Schließlich hab ich den Weg dann doch gefunden (zur Belohnung steht am Ortsausgang dann ein Schild mit der Entfernung und Strassenführung bis Chiwa oder anderswo). Von Urgansch bis Chiwa verläuft eine vierspurige Schnellstraße immer gerade aus mit einem Belag aus der Zeit von Timur Lenk oder Tamerlan. Alexander hatte ja schon die Schilder mitgehen lassen.
Nur die ersten 4 Stunden waren nervig, dann ging es. 

Museum Sawatzki

Wenn man davor steht, ist es nicht mehr weit. Da es hier keine Verkehrsschilder, Straßennamen oder Hinweisschilder gibt, ist die Suche manchmal beschwerlich, vor allem, wenn fast niemand das Museum Sawitzki kennt oder weiß, wo es liegt. Als ich schließlich vor einer Baustelle mit selbigem Namen stehe, erklären mir die Bauarbeiter, dass ich um die Ecke gehen müsse, um zum Museum zu kommen. Dann war es auch nicht mehr schwer zu finden, zumal viele Schulklassen sich zum Besuch aufstellten. Denn neben den klassischen Stücken jedes Heimatmuseums, hier der autonomen Republik Karalpackstan, beherbergt dieses Museum die bedeutendste Sammlung an Werken der russischen Avantgarde der 20er und 30er Jahre und die weltweit 2.-größte (nach St. Petersburg). Darunter über 1.000 Werke von Rudko, Popova, Mukhina und über 100 anderen. Für einen Tag einfach zu viel. Wer rechnet schon mit einem solchen Museum am Ende der Welt in der Region Aralsee, oder Karalpackstan. Diese Region mit der Oasenstadt Chiwa war schon immer eigenständig, obwohl nahe an Buchara und Samarkand. Der Gründer des Museums, Igor Sawitzki aus Kiew, wohnte hier und zog viele Avantgarde-Künstler hierher und vor allem nach Chiwa. So habe ich einem ersten Eindruck von der Stadt bekommen. Ich bin gespannt.

#### Bereitgestellte Daten

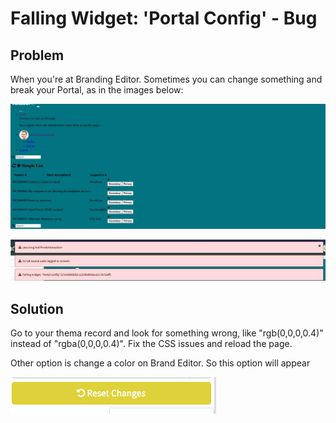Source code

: # Falling Widget: 'Portal Config' - Bug



## Problem

When you're at Branding Editor. Sometimes you can change something and break your Portal, as in the images below:

![imgpsh_mobile_save](../images/imgpsh_mobile_save.jpg)

 ![1a6c9abd-26f4-4f8c-8579-9529344c0497](../images/1a6c9abd-26f4-4f8c-8579-9529344c0497.jpg)

## Solution

Go to your thema record and look for something wrong, like "rgb(0,0,0,0.4)" instead of "rgba(0,0,0,0.4)". Fix the CSS issues and reload the page.

Other option is  change a color on Brand Editor. So this option will appear

![img](../images/25d28b77db542010fb4ae15b8a961928.png)
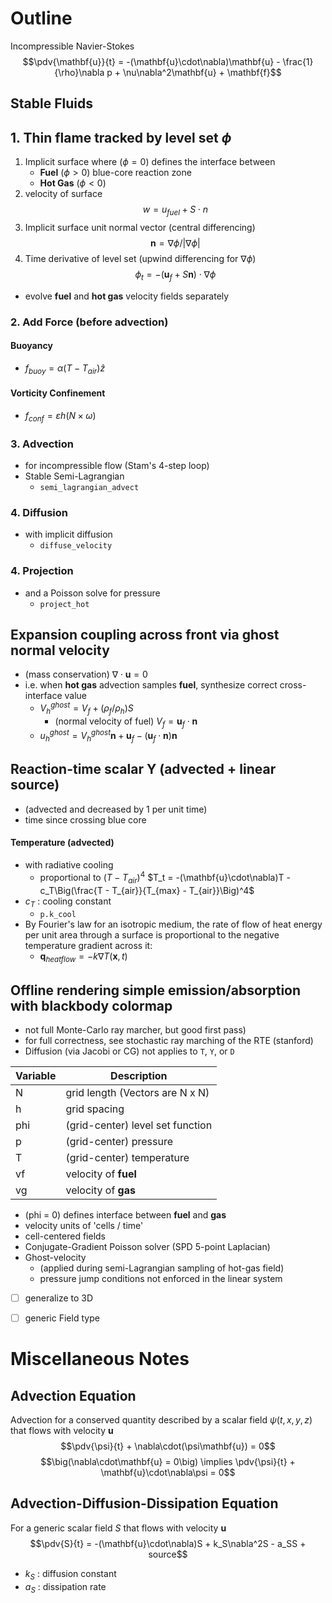 # Outline
Incompressible Navier-Stokes
$$\pdv{\mathbf{u}}{t} = -(\mathbf{u}\cdot\nabla)\mathbf{u} - \frac{1}{\rho}\nabla p + \nu\nabla^2\mathbf{u} + \mathbf{f}$$
## Stable Fluids
## 1. **Thin flame** tracked by **level set** $\phi$
1. Implicit surface where ($\phi=0$) defines the interface between
	- **Fuel** ($\phi>0$) blue-core reaction zone
	- **Hot Gas** ($\phi<0$)
2. velocity of surface
$$w = u_{fuel} + S\cdot n$$
3. Implicit surface unit normal vector (central differencing)
$$\mathbf{n} = \nabla\phi/|\nabla\phi|$$
4. Time derivative of level set (upwind differencing for $\nabla\phi$)
$$\phi_t = -(\mathbf{u}_f + S\mathbf{n})\cdot\nabla\phi$$
- evolve **fuel** and **hot gas** velocity fields separately
### 2. **Add Force** (before advection)
#### Buoyancy
- $f_{buoy} = \alpha(T - T_{air})\hat{z}$
#### Vorticity Confinement
- $f_{conf} = \varepsilon h(N\times \omega)$ 
### 3. **Advection**
- for incompressible flow (Stam's 4-step loop)
- Stable Semi-Lagrangian
	- `semi_lagrangian_advect`
### 4. **Diffusion**
- with implicit diffusion
	- `diffuse_velocity`
### 4. **Projection**
- and a Poisson solve for pressure
	- `project_hot`
## **Expansion coupling** across front via **ghost normal velocity** 
- (mass conservation) $\nabla\cdot\mathbf{u}=0$
- i.e. when **hot gas** advection samples **fuel**, synthesize correct cross-interface value
	- $V_h^{ghost} = V_f + (\rho_f/\rho_h)S$
		- (normal velocity of fuel) $V_f = \mathbf{u}_f\cdot\mathbf{n}$
	- $u_h^{ghost} = V_h^{ghost}\mathbf{n} + \mathbf{u}_f - (\mathbf{u}_f\cdot\mathbf{n})\mathbf{n}$
## **Reaction-time scalar Y** (advected + linear source)
- (advected and decreased by 1 per unit time)
- time since crossing blue core
#### **Temperature** (advected) 
- with radiative cooling 
	- proportional to $(T - T_{air})^4$
$T_t = -(\mathbf{u}\cdot\nabla)T - c_T\Big(\frac{T - T_{air}}{T_{max} - T_{air}}\Big)^4$
- $c_T$  :  cooling constant
	- `p.k_cool`
- By Fourier's law for an isotropic medium, the rate of flow of heat energy per unit area through a surface is proportional to the negative temperature gradient across it:
	- $\mathbf{q}_{heat flow}  = -k\nabla T(\mathbf{x}, t)$
## **Offline rendering** simple emission/absorption with blackbody colormap
- not full Monte-Carlo ray marcher, but good first pass)
- for full correctness, see stochastic ray marching of the RTE (stanford)
- Diffusion (via Jacobi or CG) not applies to `T`, `Y`, or `D`

| Variable | Description                      |
| -------- | -------------------------------- |
| N        | grid length (Vectors are N x N)  |
| h        | grid spacing                     |
| phi      | (grid-center) level set function |
| p        | (grid-center) pressure           |
| T        | (grid-center) temperature        |
| vf       | velocity of **fuel**             |
| vg       | velocity of **gas**              |
- (phi = 0) defines interface between **fuel** and **gas**
- velocity units of 'cells / time'
- cell-centered fields
- Conjugate-Gradient Poisson solver (SPD 5-point Laplacian)
- Ghost-velocity
	- (applied during semi-Lagrangian sampling of hot-gas field)
	- pressure jump conditions not enforced in the linear system

- [ ] generalize to 3D
- [ ] generic Field type


# Miscellaneous Notes
## Advection Equation
Advection for a conserved quantity described by a scalar field $\psi(t, x, y, z)$ that flows with velocity $\mathbf{u}$
$$\pdv{\psi}{t} + \nabla\cdot(\psi\mathbf{u}) = 0$$
$$\big(\nabla\cdot\mathbf{u} = 0\big) \implies \pdv{\psi}{t} + \mathbf{u}\cdot\nabla\psi = 0$$
## Advection-Diffusion-Dissipation Equation
For a generic scalar field $S$ that flows with velocity $\mathbf{u}$
$$\pdv{S}{t} = -(\mathbf{u}\cdot\nabla)S + k_S\nabla^2S - a_SS + source$$
- $k_S$  :  diffusion constant
- $a_S$  :  dissipation rate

#### Aufgabenstellung
Prüfe, ob die Aussagen 1., 2. und 3. mit dem angezeigten Text übereinstimmen, und beantworte jede mit Ja oder Nein samt den entscheidenden Worten des Textes als wörtliches Zitat. 1. Die Schnellstraße von Urgansch bis Chiwa ist vierspurig. 2. Das Museum besitzt die weltweit größte Sammlung an Werken der russischen Avantgarde. 3. Der Gründer des Museums, Igor Sawitzki, kam aus Moskau.

#### Ausgabe
1. Ja: „Von Urgansch bis Chiwa verläuft eine vierspurige Schnellstraße“
2. Nein: „die weltweit 2.-größte (nach St. Petersburg)“
3. Nein: „Der Gründer des Museums, Igor Sawitzki aus Kiew“